While fears of flooding are renewed in Iowa, Senator Chuck Grassley says he’s worried about a different sort of flood — a sea of red ink engulfing the federal government. The Iowa Republican is on the Senate Budget Committee which begins working on the 2010 budget plan tomorrow.

Grassley says experts in the Congressional Budget Office say President Obama’s three-point-six trillion dollar budget would be extremely expensive. Grassley says, "They scored the president’s budget and said it would increase the deficit by, get this, two-and-three-tenths trillion more than what the president said that their own budget would cost."
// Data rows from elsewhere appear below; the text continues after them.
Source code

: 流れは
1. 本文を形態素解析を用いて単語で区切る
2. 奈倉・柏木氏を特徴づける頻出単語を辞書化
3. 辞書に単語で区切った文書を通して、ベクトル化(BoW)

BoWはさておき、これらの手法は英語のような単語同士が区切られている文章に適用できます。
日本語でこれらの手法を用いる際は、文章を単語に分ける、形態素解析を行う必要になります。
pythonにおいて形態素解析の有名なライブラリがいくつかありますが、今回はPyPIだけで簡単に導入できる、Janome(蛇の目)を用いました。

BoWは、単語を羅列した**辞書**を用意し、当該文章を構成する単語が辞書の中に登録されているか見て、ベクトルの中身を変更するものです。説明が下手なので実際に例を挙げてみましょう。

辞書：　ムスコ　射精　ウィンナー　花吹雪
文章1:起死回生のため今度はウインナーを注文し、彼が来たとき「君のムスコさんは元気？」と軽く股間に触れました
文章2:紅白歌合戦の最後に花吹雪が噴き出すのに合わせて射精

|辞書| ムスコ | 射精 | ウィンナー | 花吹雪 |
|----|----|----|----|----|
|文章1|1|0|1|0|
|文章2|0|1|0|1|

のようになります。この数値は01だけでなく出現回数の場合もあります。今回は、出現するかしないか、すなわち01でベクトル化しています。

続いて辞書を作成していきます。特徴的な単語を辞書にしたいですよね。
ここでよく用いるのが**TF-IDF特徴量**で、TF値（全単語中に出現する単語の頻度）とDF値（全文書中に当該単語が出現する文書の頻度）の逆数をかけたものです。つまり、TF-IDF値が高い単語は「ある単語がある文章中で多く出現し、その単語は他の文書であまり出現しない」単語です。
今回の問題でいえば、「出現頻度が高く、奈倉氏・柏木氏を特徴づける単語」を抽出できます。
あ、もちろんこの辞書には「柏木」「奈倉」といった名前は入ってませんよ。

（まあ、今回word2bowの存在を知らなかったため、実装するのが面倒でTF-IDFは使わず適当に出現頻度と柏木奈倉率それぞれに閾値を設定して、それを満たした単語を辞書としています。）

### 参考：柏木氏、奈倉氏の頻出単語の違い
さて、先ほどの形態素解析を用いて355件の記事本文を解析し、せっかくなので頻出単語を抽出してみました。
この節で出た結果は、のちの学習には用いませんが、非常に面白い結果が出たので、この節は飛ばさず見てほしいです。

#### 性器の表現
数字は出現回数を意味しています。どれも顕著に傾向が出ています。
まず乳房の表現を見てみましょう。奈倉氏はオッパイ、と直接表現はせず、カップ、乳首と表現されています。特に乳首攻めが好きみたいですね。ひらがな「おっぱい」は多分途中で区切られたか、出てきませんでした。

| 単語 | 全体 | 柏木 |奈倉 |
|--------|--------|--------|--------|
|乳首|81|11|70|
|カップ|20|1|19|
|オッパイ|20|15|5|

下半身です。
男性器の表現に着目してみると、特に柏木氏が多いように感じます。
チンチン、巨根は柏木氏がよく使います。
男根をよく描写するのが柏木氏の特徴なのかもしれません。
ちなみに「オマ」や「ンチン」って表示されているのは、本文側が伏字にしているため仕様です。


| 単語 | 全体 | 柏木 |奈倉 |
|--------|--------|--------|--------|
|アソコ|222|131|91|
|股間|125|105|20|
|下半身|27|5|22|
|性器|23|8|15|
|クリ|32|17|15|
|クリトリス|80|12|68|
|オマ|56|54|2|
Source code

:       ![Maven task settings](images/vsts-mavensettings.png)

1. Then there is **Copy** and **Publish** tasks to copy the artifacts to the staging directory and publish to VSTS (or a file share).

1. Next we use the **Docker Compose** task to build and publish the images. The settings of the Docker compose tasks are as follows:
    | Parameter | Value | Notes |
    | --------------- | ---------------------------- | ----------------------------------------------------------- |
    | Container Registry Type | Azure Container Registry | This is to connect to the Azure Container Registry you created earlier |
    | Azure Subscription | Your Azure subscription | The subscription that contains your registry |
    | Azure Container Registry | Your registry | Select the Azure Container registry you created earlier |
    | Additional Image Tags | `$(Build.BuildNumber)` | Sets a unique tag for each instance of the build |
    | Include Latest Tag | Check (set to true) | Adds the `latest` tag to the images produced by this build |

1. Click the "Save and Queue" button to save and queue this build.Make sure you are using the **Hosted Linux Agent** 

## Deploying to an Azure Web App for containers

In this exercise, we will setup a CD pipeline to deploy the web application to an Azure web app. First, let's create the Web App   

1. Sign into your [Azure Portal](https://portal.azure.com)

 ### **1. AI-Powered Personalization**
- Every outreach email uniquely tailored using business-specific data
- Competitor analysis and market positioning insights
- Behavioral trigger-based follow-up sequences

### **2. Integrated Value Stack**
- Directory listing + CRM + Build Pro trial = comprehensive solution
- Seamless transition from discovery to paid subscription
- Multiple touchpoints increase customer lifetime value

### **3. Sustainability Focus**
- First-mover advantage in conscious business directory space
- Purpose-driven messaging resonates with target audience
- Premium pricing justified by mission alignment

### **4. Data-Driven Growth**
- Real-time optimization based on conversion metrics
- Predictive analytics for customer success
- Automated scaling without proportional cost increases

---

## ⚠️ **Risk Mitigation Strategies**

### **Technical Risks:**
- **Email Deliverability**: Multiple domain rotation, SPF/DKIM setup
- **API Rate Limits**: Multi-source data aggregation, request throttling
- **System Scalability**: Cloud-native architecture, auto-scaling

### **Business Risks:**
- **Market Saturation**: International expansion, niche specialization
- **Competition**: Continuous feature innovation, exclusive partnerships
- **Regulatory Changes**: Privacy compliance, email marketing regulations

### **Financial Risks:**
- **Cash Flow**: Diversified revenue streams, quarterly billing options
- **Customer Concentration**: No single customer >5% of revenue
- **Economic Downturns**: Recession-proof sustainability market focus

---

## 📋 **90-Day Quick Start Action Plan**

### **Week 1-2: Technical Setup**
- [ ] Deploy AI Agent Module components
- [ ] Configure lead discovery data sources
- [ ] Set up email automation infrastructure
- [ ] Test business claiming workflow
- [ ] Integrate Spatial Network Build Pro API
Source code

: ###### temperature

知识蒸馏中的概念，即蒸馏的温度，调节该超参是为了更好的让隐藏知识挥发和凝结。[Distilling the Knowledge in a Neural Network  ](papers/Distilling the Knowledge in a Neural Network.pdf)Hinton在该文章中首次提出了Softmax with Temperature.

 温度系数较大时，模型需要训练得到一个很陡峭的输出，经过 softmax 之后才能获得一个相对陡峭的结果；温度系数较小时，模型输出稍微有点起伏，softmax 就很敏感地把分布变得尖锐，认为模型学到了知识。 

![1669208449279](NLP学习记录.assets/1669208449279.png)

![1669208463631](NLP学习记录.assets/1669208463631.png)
Grassley says the proposed budget would have dangerous financial ripple effects into future generations. "Over the last 40 years, federal spending averaged just 20-.7% of the gross national product," Grassley says. "Under the new president’s (budget plan), spending is up to more than 28% this year and will stay around 24% of the economy for the next decade." Grassley has been on the Budget Committee each of his 29 years in the Senate and says America needs jobs but it also needs government to stop taxing, spending and borrowing such incredible sums.

Grassley says, "In the end, someone has to pay and eventually, it’s the middle class, because you can confiscate all the money from rich people and you still aren’t going to have enough to keep government functioning, particularly at this rate."

Grassley says the proposed budget will end up "destroying opportunities for the next generation," as it boosts the federal deficit to a projected $1.8 trillion. He says he hopes some "blue dog Democrats" in Congress will help the minority Republicans to trim out some of the massive spending from the proposed plan.